Choose quality foods
Your puppy’s diet can make all the difference to their future health and wellbeing. Before you decide on a puppy food, do your research. Talk to your veterinarian, other animal professionals, and other dog owners. Remember that if the food you have chosen does not quite suit your pup, you can gradually switch to a different food.
In today’s dog-friendly world, the choices in diet seem endless. Some owners like to feed premium foods, while many feel that a holistic / natural diet is best. Home cooking and raw food are also becoming increasingly popular. I do the latter for my dogs and have had the best luck with it. But it’s quite time consuming, so if you decide to prepare the meal for your pup, be ready to focus on the time.
Make sure you choose a food that is suitable for growth – not adult dog foods or “grooming” formulas. They grow a lot in the first year of life, so they need a lot of protein.
Choose a veterinarian
Within a few days of taking your new puppy home, you should take him to your veterinarian for a general exam.
You will see a lot of your veterinarian over the course of your puppy’s first six months. This starts with puppy vaccinations and usually leads to neutering or neutering. Typically, puppies should be spayed or neutered around six months of age.
Your veterinarian can help you identify potential health problems early on and advise you on long-term care for your dog. The first visit also opens the doors to communication with you and your veterinarian. To keep your pup’s expenses down, you can get pet health insurance that can cover up to 80% of your dog’s health care costs.
Vaccines are good. Grab them.
Vaccines protect your puppy and other dogs from potentially fatal diseases. Just like human babies, puppies (and kittens) need basic immunizations in order to take over when maternal antibodies wear off. The puppy vaccination series is one of the most important aspects of your dog’s early life.
Routine vaccination visits also allow your veterinarian to see your puppy every few weeks and monitor his or her growth and general health. Talk to your veterinarian about the best vaccination schedule for your puppy.
House training is one of the first things you teach your new pup. This process can be quite frustrating at times, although some puppies catch earlier than others.
House training should begin as soon as you bring your puppy home, but it takes patience. Puppies are usually unable to control their bladder and bowels until they are around 12 weeks old. If your pup is younger just be patient.

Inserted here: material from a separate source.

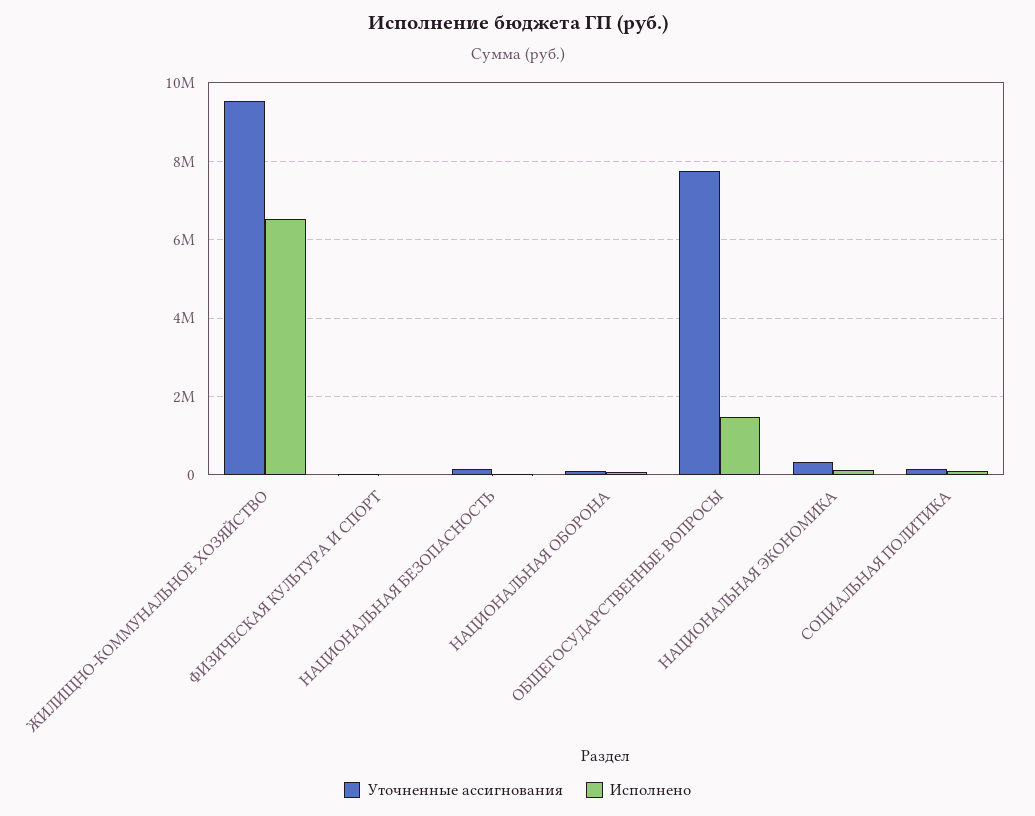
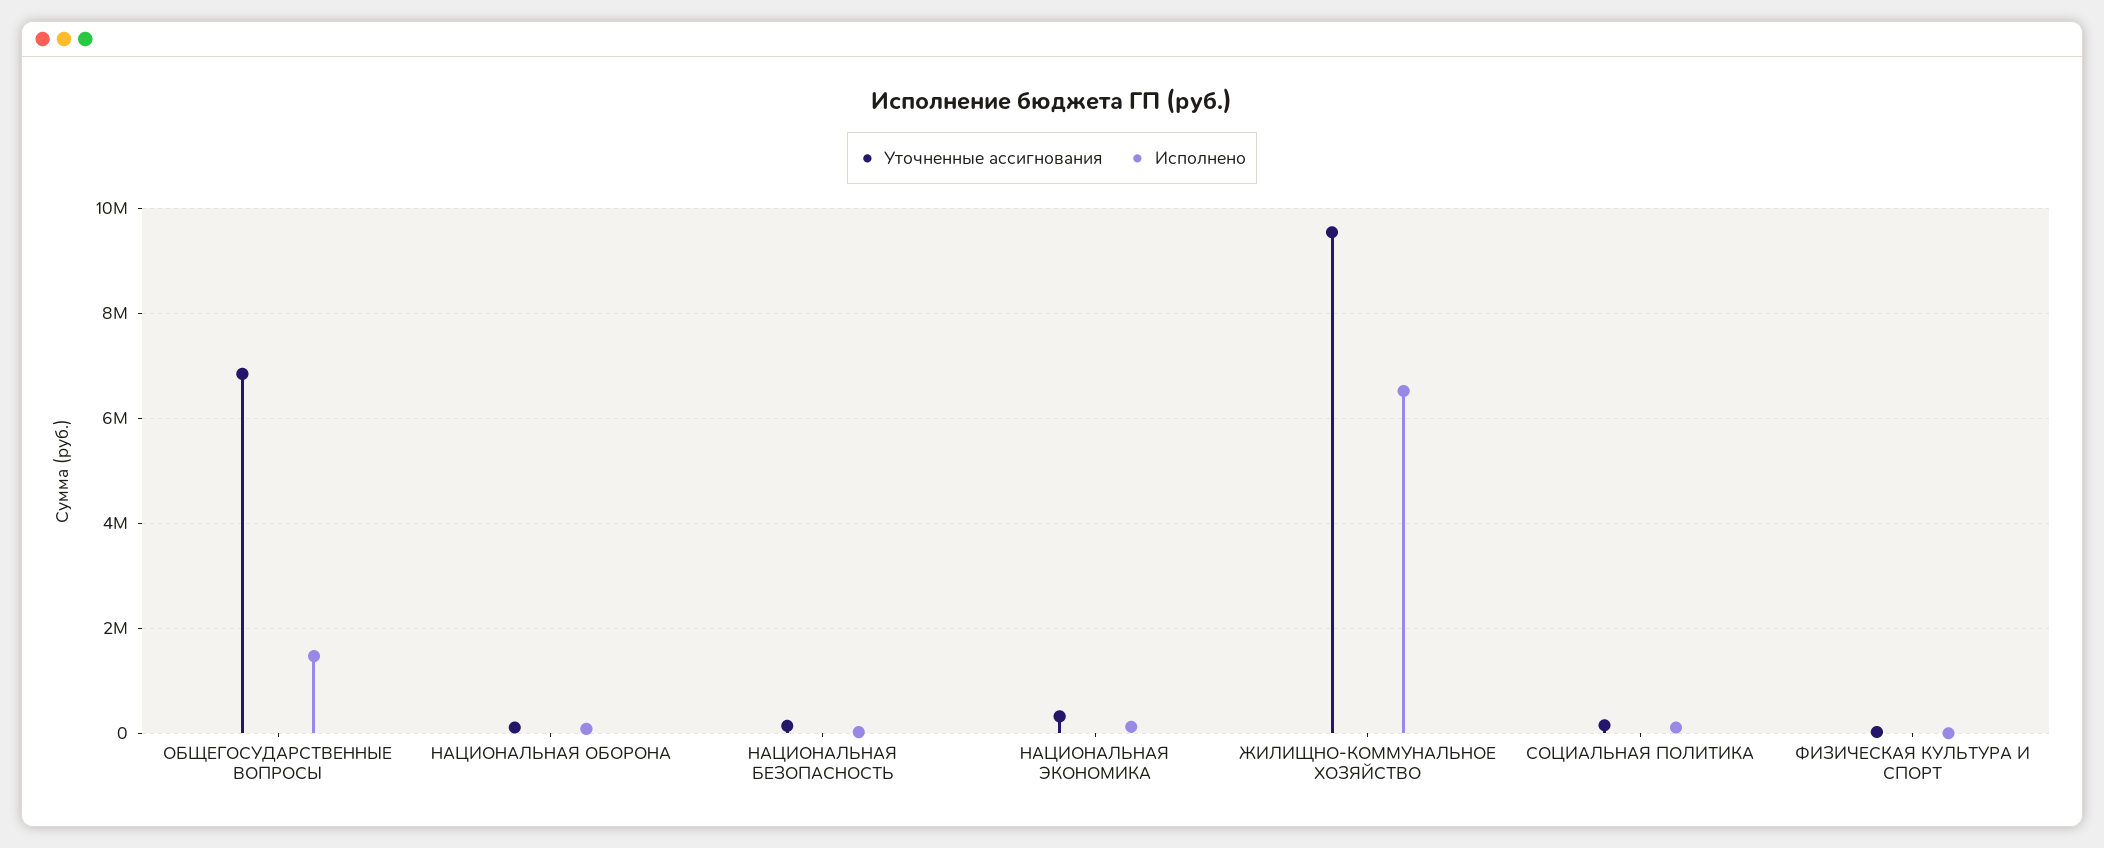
Уточненные ассигнования, ОБЩЕГОСУДАРСТВЕННЫЕ ВОПРОСЫ: 7800000 -> 6800000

Starting early can help get your pup into a routine. By the time your dog grows and develops control over his body functions, he will already know what to do. In general, you should bring your puppy to the designated “potty place” immediately after eating or drinking. However, accidents do happen, so be prepared, consistent, and patient.
Connect with your pup
The bond you have with your pup starts the moment he walks into your life and never stops growing. You can cultivate this bond through affection, exercise, grooming, play time, general exercise, and participation in various activities. You may want to take an obedience class, begin training in canine sports like agility and flyball, or attend dog shows.

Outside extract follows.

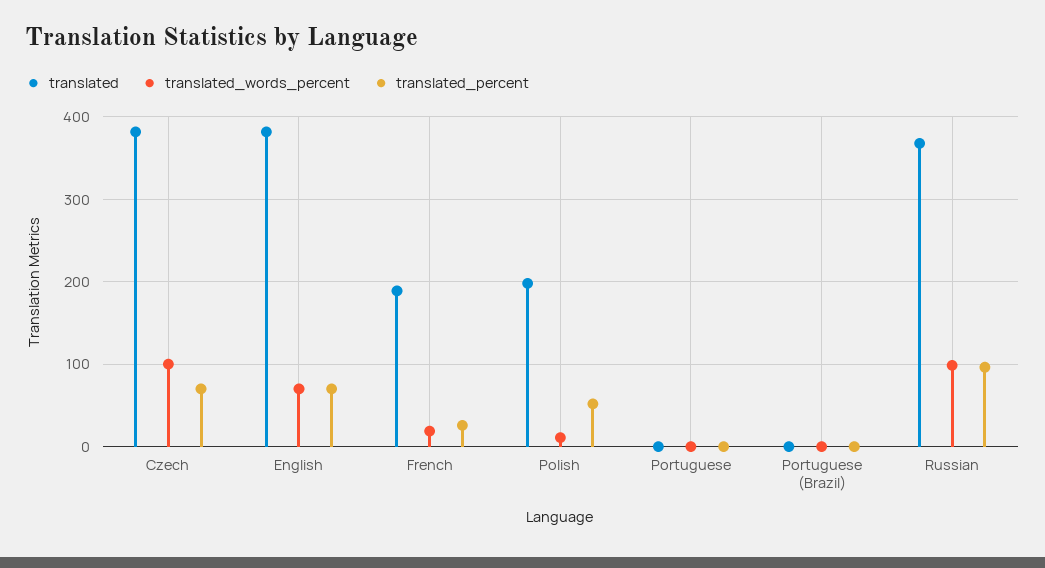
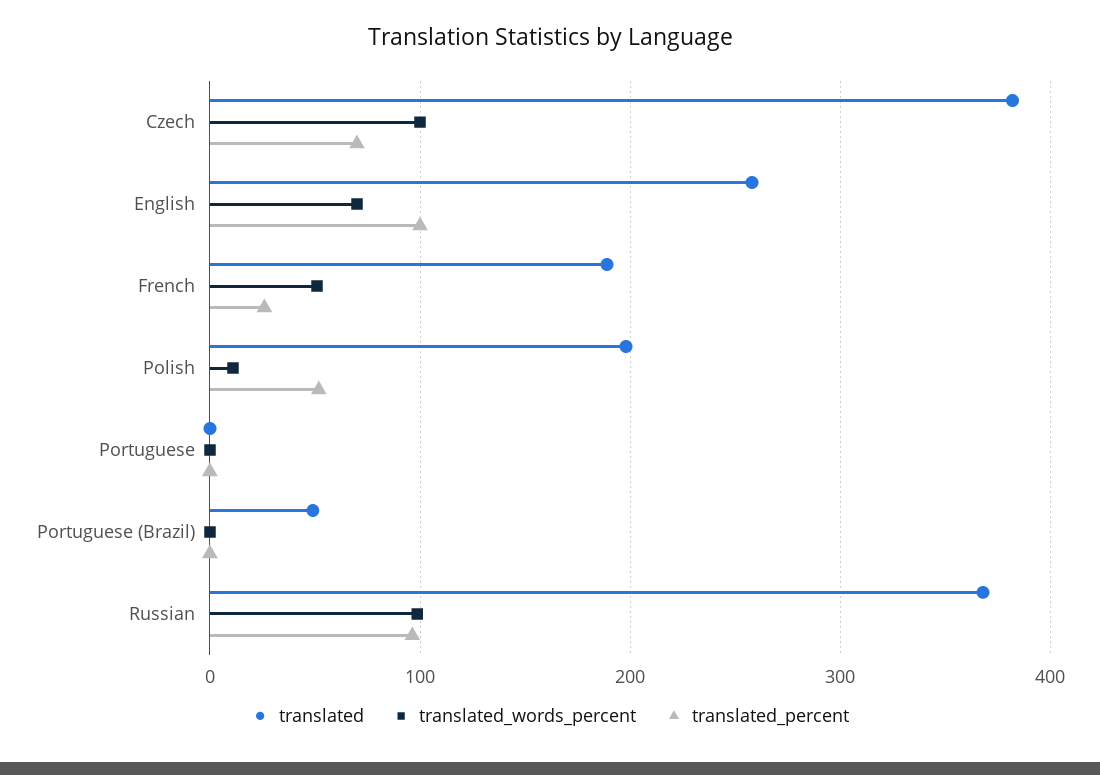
translated, English: 380 -> 260
translated_percent, English: 70 -> 100
translated_words_percent, French: 20 -> 50
translated, Portuguese (Brazil): 0 -> 50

And don’t forget, we’re here to help. We offer really great virtual puppy courses. Our five-session online course is for puppies six months or younger. Topics include nibbling and biting, potty training, teaching your puppy to come when called, and more! Work items include a live Q&A session hosted by your trainer following each weekly presentation.
Please register on our website at pasadenahumane.org.
Jack Hagerman is vice president of community relations for the Pasadena Humane Society.